Document images with source code
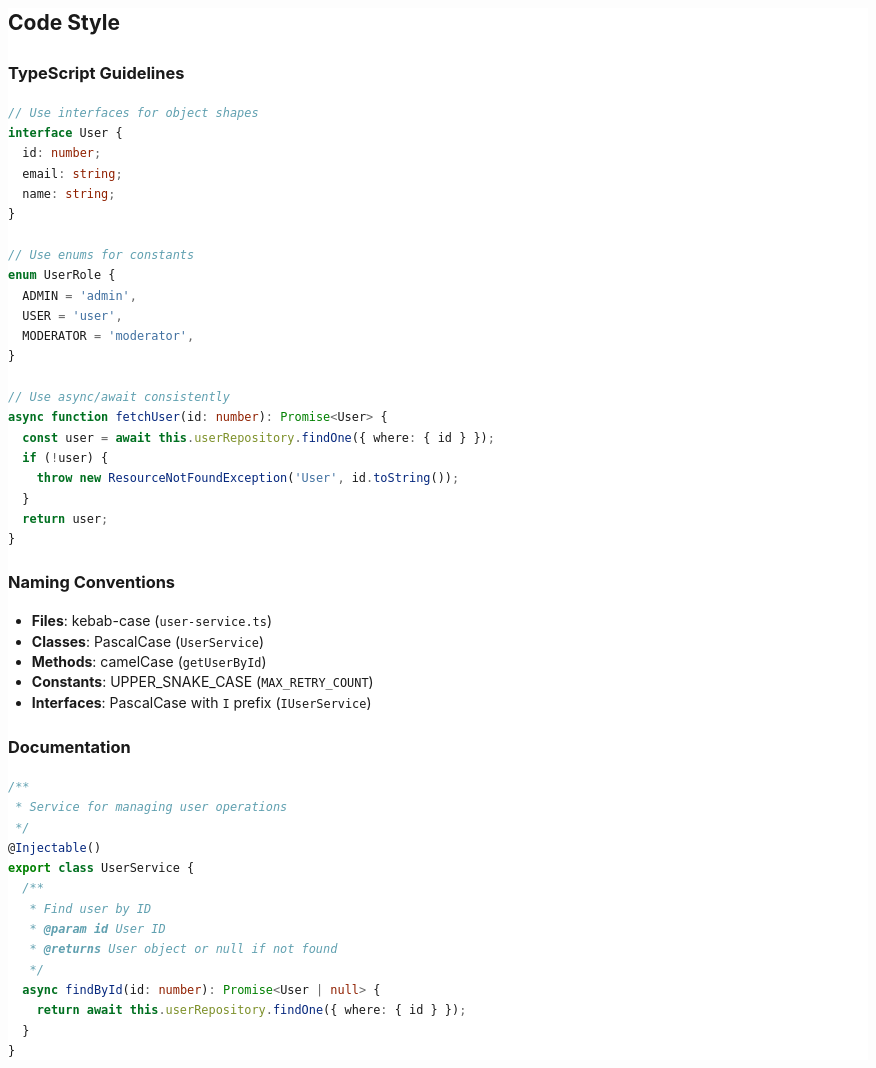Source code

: ## Code Style

### TypeScript Guidelines

```typescript
// Use interfaces for object shapes
interface User {
  id: number;
  email: string;
  name: string;
}

// Use enums for constants
enum UserRole {
  ADMIN = 'admin',
  USER = 'user',
  MODERATOR = 'moderator',
}

// Use async/await consistently
async function fetchUser(id: number): Promise<User> {
  const user = await this.userRepository.findOne({ where: { id } });
  if (!user) {
    throw new ResourceNotFoundException('User', id.toString());
  }
  return user;
}
```

### Naming Conventions

- **Files**: kebab-case (`user-service.ts`)
- **Classes**: PascalCase (`UserService`)
- **Methods**: camelCase (`getUserById`)
- **Constants**: UPPER_SNAKE_CASE (`MAX_RETRY_COUNT`)
- **Interfaces**: PascalCase with `I` prefix (`IUserService`)

### Documentation

```typescript
/**
 * Service for managing user operations
 */
@Injectable()
export class UserService {
  /**
   * Find user by ID
   * @param id User ID
   * @returns User object or null if not found
   */
  async findById(id: number): Promise<User | null> {
    return await this.userRepository.findOne({ where: { id } });
  }
}
```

_REQUIRED ACTION_: Looking at the entries above, how many lines contain "null"? State the number and nothing more.

_RESULT_: 2